This summer, the Bahamas will celebrate its 40th year as an independent commonwealth while also presenting its first pavilion in the Venice Biennale. Tavares Strachan, who was born in Nassau, Bahamas, and lives in New York, will represent his homeland by way of the North Pole with an exhibition titled "Polar Eclipse" in the Arsenale.
The 14-channel video that is the main component in "Polar Eclipse" is made up of footage from Strachan's recent trip to the Arctic, in which he retraced the steps of Robert Peary and Matthew Henson. In 1909, Peary and Henson completed the first successful expedition to the North Pole. However, questions linger regarding some details of their journey, specifically if Henson did in fact arrive before Peary (who was possibly suffering from frostbitten toes), and which of the two men planted the American flag.
According to deputy curator Stamatina Gregory, who spoke to A.i.A. on the phone earlier this week, how histories are conceived and adapted over time is a major theme in Strachan's exhibition, as is the capacity to recall and understand events. (Gregory previously worked with Strachan on a 2009 exhibition at the Institute of Contemporary Art, Philadelphia, presenting remnants and documentation of rockets built from natural materials found in the Bahamas that Strachan launched in Nassau.)
In this sense, the Peary-Henson narrative is ripe subject matter for Strachan's ongoing inquiries into ideas of migration and exploration, history and mythology.
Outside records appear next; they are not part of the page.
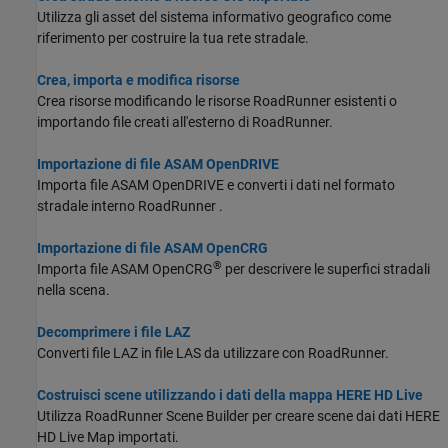
Utilizza gli asset del sistema informativo geografico come
riferimento per costruire la tua rete stradale.
Crea, importa e modifica risorse
Crea risorse modificando le risorse RoadRunner esistenti o
importando file creati all'esterno di RoadRunner.
Importazione di file ASAM OpenDRIVE
Importa file ASAM OpenDRIVE e converti i dati nel formato
stradale interno RoadRunner .
Importazione di file ASAM OpenCRG
®
Importa file ASAM OpenCRG
per descrivere le superfici stradali
nella scena.
Decomprimere i file LAZ
Converti file LAZ in file LAS da utilizzare con RoadRunner.
Costruisci scene utilizzando i dati della mappa HERE HD Live
Utilizza RoadRunner Scene Builder per creare scene dai dati HERE
HD Live Map importati.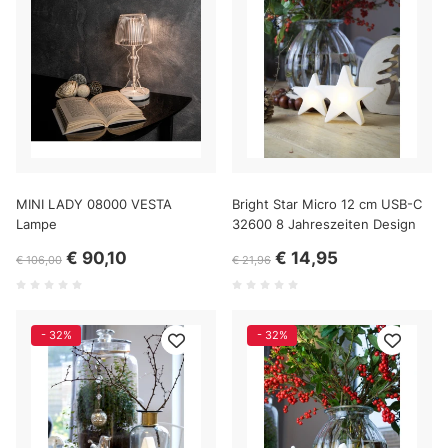
MINI LADY 08000 VESTA
Bright Star Micro 12 cm USB-C
Lampe
32600 8 Jahreszeiten Design
€ 90,10
€ 14,95
€ 106,00
€ 21,96
- 32%
- 32%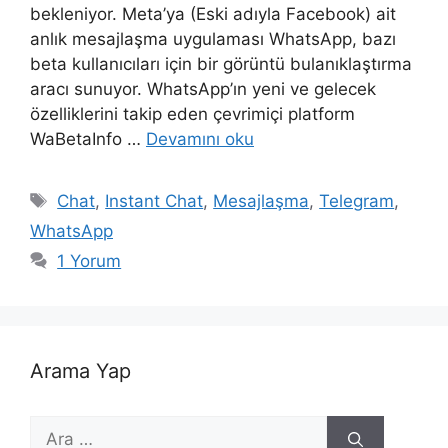
bekleniyor. Meta’ya (Eski adıyla Facebook) ait
anlık mesajlaşma uygulaması WhatsApp, bazı
beta kullanıcıları için bir görüntü bulanıklaştırma
aracı sunuyor. WhatsApp’ın yeni ve gelecek
özelliklerini takip eden çevrimiçi platform
WaBetaInfo …
Devamını oku
Etiketler
Chat
,
Instant Chat
,
Mesajlaşma
,
Telegram
,
WhatsApp
1 Yorum
Arama Yap
için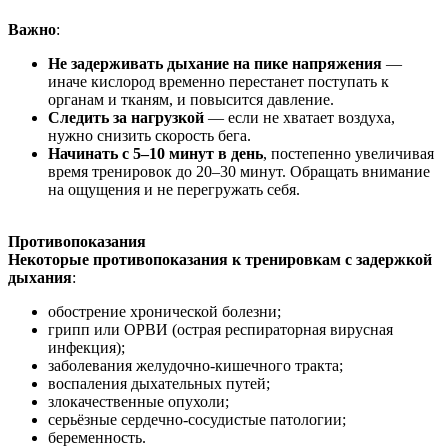
Важно
:
Не задерживать дыхание на пике напряжения
—
иначе кислород временно перестанет поступать к
органам и тканям, и повысится давление.
Следить за нагрузкой
— если не хватает воздуха,
нужно снизить скорость бега.
Начинать с 5–10 минут в день
, постепенно увеличивая
время тренировок до 20–30 минут. Обращать внимание
на ощущения и не перегружать себя.
Противопоказания
Некоторые противопоказания к тренировкам с задержкой
дыхания
:
обострение хронической болезни;
грипп или ОРВИ (острая респираторная вирусная
инфекция);
заболевания желудочно-кишечного тракта;
воспаления дыхательных путей;
злокачественные опухоли;
серьёзные сердечно-сосудистые патологии;
беременность.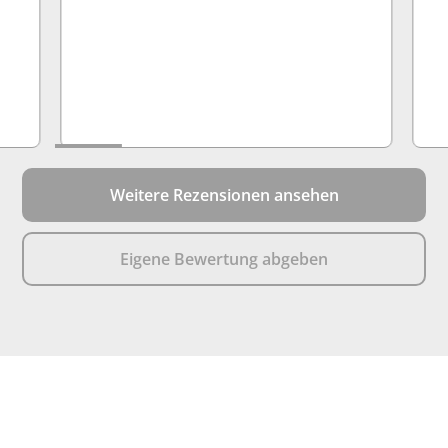
Weitere Rezensionen ansehen
Eigene Bewertung abgeben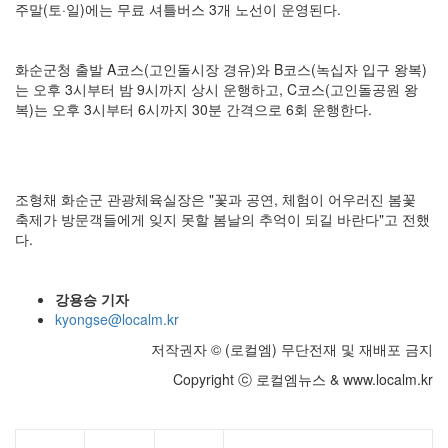
주말(토·일)에는 무료 셔틀버스 3개 노선이 운영된다.
화순군청 출발 A코스(고인돌시장 경유)와 B코스(녹십자 입구 왕복)
는 오후 3시부터 밤 9시까지 상시 운행하고, C코스(고인돌공원 왕
복)는 오후 3시부터 6시까지 30분 간격으로 6회 운행한다.
조형채 화순군 관광체육실장은 "꽃과 공연, 체험이 어우러진 봄꽃
축제가 방문객들에게 잊지 못할 봄날의 추억이 되길 바란다"고 전했
다.
강용승 기자
kyongse@localm.kr
저작권자 © (로컬엠) 무단전재 및 재배포 금지
Copyright ⓒ 로컬엠뉴스 & www.localm.kr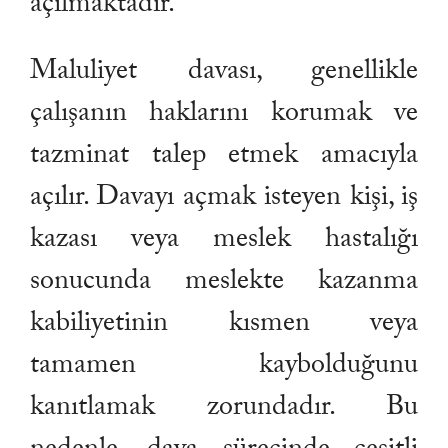
açılmaktadır.
Maluliyet davası, genellikle
çalışanın haklarını korumak ve
tazminat talep etmek amacıyla
açılır. Davayı açmak isteyen kişi, iş
kazası veya meslek hastalığı
sonucunda meslekte kazanma
kabiliyetinin kısmen veya
tamamen kaybolduğunu
kanıtlamak zorundadır. Bu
Henson, an African American, may have been the first person to reach the North Pole, and now Strachan may well be the first Bahamian to do the same—or, at least, the parallel makes a satisfying pronouncement that fits neatly into a retelling of the tale.
Photographic and collage works related to the expedition will also be on view in the pavilion. Featured in the entryway is "Here and Now," a series of neon sculptures that spell out phrases like "I Belong Here," "You Belong Here" and "We Belong Here." They bring to mind the broader social and emotional dynamics of location and affiliation in a postcolonial moment, and the particular construction of place and community at the Biennale.
Along with Gregory, the pavilion is co-curated by husband-and-wife pair Robert Hobbs and Jean Crutchfield. Hobbs and Crutchfield organized Strachan's 2011 project Seen/Unseen. This supposed retrospective was not open to the public and its location was kept a secret. Documentation, in the form of a website and catalogue, has been promised.
Strachan is known for projects that use means of scientific investigation and international exchange to artistic ends. For The Distance Between What We Have and What We Want (2006), he shipped a block of ice weighing 4.5 tons (the size of a large elephant) from Alaska to Nassau, where it was displayed in a glass box and kept frozen using solar power. He has undergone cosmonaut training at a Russian facility and established an Aerospace and Sea Exploration Center in the Bahamas.
The Bahamas is one of 10 Biennale first-timers, along with Angola, the Kingdom of Bahrain, the Holy See, the Ivory Coast, the Republic of Kosovo, Kuwait, the Maldives, Paraguay and Tuvalu.
The Venice Biennial runs June 1-Nov. 24. The Bahamas celebrates its 40th independence day on July 10.